2 mai 2026, 14:57

BRÜLE

"Beltane"

Album : Beltane

Du temps où le peuple celte célébrait des rituels pour marquer le passage du temps, Beltane était la fête qui symbolisait le retour du printemps. En 2026, ce sabbat tombe le vendredi 1er mai, ce que le groupe de stoner/doom occulte BRÜLE a choisi de rappeler avec la sortie de son deuxième album du même nom. « Beltane » contient sept titres plus électriques les uns que les autres et s’avère idéal pour célébrer le retour des beaux jours.

BRÜLE s’était déjà illustré en juin 2024 avec la sortie d’un premier album rempli d’un doom qui explorait le thème de l’occultisme sous différentes formes. Originaire du nord de la Catalogne et composé d’Arno Bechet (chant, guitare), Jean-Marc Juan Prats (basse) et Carla Boccand (batterie), le trio poursuit l’élaboration de son style : comme son prédécesseur, « Beltane » est vêtu d’une pochette dessinée par le bassiste du groupe et sort en autoproduction. En revanche, les mixage et mastering sont cette fois assurés par le frontman plutôt que par Esben Williams (MONOLORD) qui s’était chargé de celui de « L’œuvre au Noir ». Force est de constater qu’il s’écoute tout aussi bien et recèle le même pouvoir d’attraction.

Parmi les qualités de la musique de BRÜLE, on compte celle de fonctionner aussi bien en français qu’en anglais. Dès les premières notes de "Thélème", on est immédiatement happé par la voix d’Arno Bechet, parfaite pour raconter l’histoire de l’utopie de François Rabelais et de la religion d’Aleister Crowley. Alors qu’on se remet tout juste de ce premier envoûtement, "Eyes Of God", sa batterie chamanique, sa basse lourde et sa guitare mystique absorbent les oreilles dans une narration tout en motifs entêtants et en doom lourd. Et que dire du titre "I Am The Black Hole", de sa basse pareille à une enclume qui n’est pas sans rappeler la noirceur du doom des Italiens 1782, du grésillement vocal qui ajoute encore à l’aspect légendaire du chant, de la batterie aussi précise que dangereuse et de la guitare redoutable ? La formule fonctionne aussi sur "The Wild Hunt" : l’alchimie opère et le plongeon est total.
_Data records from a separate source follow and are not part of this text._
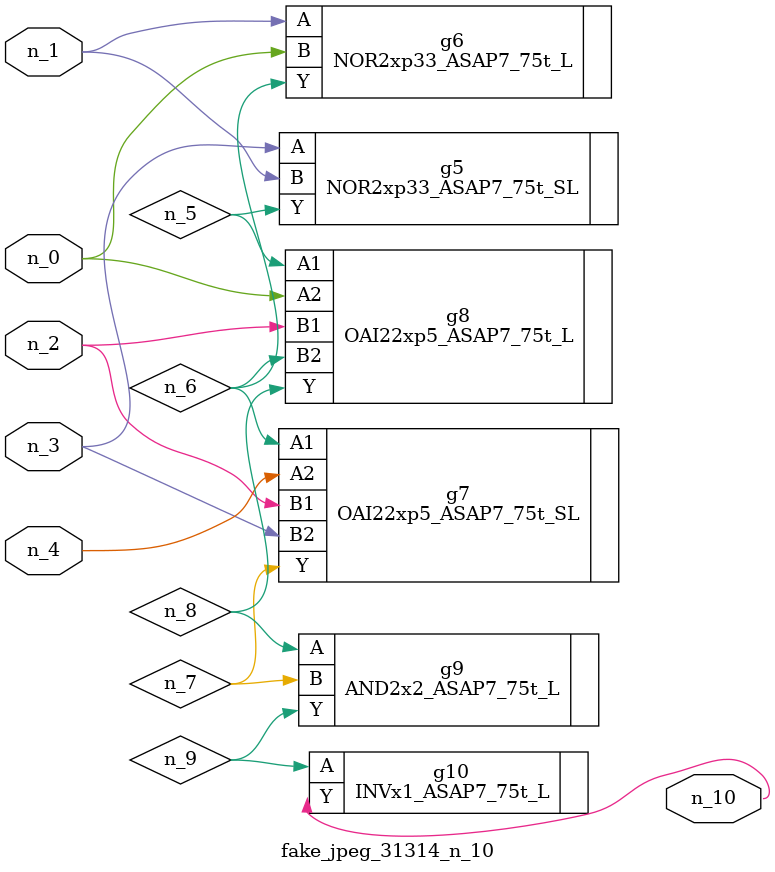
<source format=v>
module fake_jpeg_31314_n_10 (n_3, n_2, n_1, n_0, n_4, n_10);

input n_3;
input n_2;
input n_1;
input n_0;
input n_4;

output n_10;

wire n_8;
wire n_9;
wire n_6;
wire n_5;
wire n_7;

NOR2xp33_ASAP7_75t_SL g5 ( 
.A(n_3),
.B(n_1),
.Y(n_5)
);

NOR2xp33_ASAP7_75t_L g6 ( 
.A(n_1),
.B(n_0),
.Y(n_6)
);

OAI22xp5_ASAP7_75t_SL g7 ( 
.A1(n_6),
.A2(n_4),
.B1(n_2),
.B2(n_3),
.Y(n_7)
);

OAI22xp5_ASAP7_75t_L g8 ( 
.A1(n_5),
.A2(n_0),
.B1(n_2),
.B2(n_6),
.Y(n_8)
);

AND2x2_ASAP7_75t_L g9 ( 
.A(n_8),
.B(n_7),
.Y(n_9)
);

INVx1_ASAP7_75t_L g10 ( 
.A(n_9),
.Y(n_10)
);


endmodule
</source>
Nouvelle claque avec "Hollow Child" dont la montée en pression initiale et la batterie puissante ne sont pas sans rappeler la tension instaurée par CASTLE RAT et son fantasy doom. Et si vous vous demandez comment sonne la musique de BRÜLE en live, sachez qu’elle est aussi forte et encore plus électrique. On entre ensuite dans le culte du sixième titre de l’album. L’ambiance est plus sombre et posée avant que les riffs qui rappellent l’occultisme de GREEN LUNG ne nous mènent dans une cérémonie obscure. "War Machine" parachève l’alchimie avec des curseurs davantage poussés et une voix qui nous convainc de rejoindre le Sabbat.
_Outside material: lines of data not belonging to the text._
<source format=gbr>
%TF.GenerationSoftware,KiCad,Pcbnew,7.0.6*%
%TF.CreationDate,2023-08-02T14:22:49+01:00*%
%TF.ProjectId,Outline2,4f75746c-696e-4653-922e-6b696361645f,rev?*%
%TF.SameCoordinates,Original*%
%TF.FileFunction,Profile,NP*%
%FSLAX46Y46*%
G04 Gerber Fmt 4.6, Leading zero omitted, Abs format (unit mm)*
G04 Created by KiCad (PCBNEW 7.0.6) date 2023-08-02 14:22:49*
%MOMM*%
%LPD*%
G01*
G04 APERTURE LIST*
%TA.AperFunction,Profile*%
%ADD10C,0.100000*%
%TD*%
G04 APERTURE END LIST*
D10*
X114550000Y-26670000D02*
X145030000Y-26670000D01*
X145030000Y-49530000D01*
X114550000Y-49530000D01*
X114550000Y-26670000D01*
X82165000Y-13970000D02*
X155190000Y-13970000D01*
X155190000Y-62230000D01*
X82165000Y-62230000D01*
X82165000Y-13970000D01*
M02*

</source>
Bien que « Beltane » célèbre le retour des beaux jours et le passage de l’ombre à la lumière, on en vient à se demander si les ténèbres ne sont pas plus accueillantes quand on voit à quel point BRÜLE les fait resplendir. Avec cet album, le trio poursuit son ascension et assied sa place parmi les groupes français immanquables de la famille des musiques sombres fuzzées. Une fois qu’on a fini d’écouter l’album, il ne reste plus qu’une chose à faire : trouver le concert le plus proche de chez soi pour entrer dans le culte.